• DATA SUPPLIED:
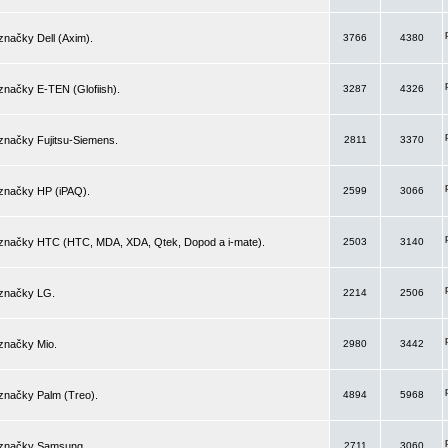
značky Dell (Axim).
3766
4380
značky E-TEN (Glofiish).
3287
4326
značky Fujitsu-Siemens.
2811
3370
 značky HP (iPAQ).
2599
3066
 značky HTC (HTC, MDA, XDA, Qtek, Dopod a i-mate).
2503
3140
 značky LG.
2214
2506
značky Mio.
2980
3442
značky Palm (Treo).
4894
5968
 značky Samsung.
2711
3060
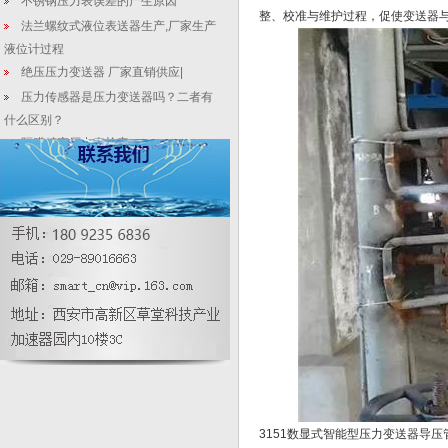
不锈钢压力表误差的产生原因
整、校准与维护过程，促使变送器
法兰螺纹式液位表送器生产,厂家生产
液位计过程
绝压压力变送器 厂家直销供应|
压力传感器是压力变送器吗？二者有
什么区别？
隔膜精密压力表检定
315电子式插入桶型磁浮子液位变送
器在液化焦炉气安装位置特点
压力变送器现场校准调试方法分析
府谷黄河焦化厂-西安仪表制造厂家承
接项目
3151数显式智能型压力变送器导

• AIM OF THE TASK: Reproduce the text read from each page in the data above, character for character and in its original order. Leave the pictures out of your answer.

• TASK SOLUTION:
značky Dell (Axim).
3766
4380
značky E-TEN (Glofiish).
3287
4326
značky Fujitsu-Siemens.
2811
3370
 značky HP (iPAQ).
2599
3066
 značky HTC (HTC, MDA, XDA, Qtek, Dopod a i-mate).
2503
3140
 značky LG.
2214
2506
značky Mio.
2980
3442
značky Palm (Treo).
4894
5968
 značky Samsung.
2711
3060
不锈钢压力表误差的产生原因
整、校准与维护过程，促使变送器
法兰螺纹式液位表送器生产,厂家生产
液位计过程
绝压压力变送器 厂家直销供应|
压力传感器是压力变送器吗？二者有
什么区别？
隔膜精密压力表检定
315电子式插入桶型磁浮子液位变送
器在液化焦炉气安装位置特点
压力变送器现场校准调试方法分析
府谷黄河焦化厂-西安仪表制造厂家承
接项目
3151数显式智能型压力变送器导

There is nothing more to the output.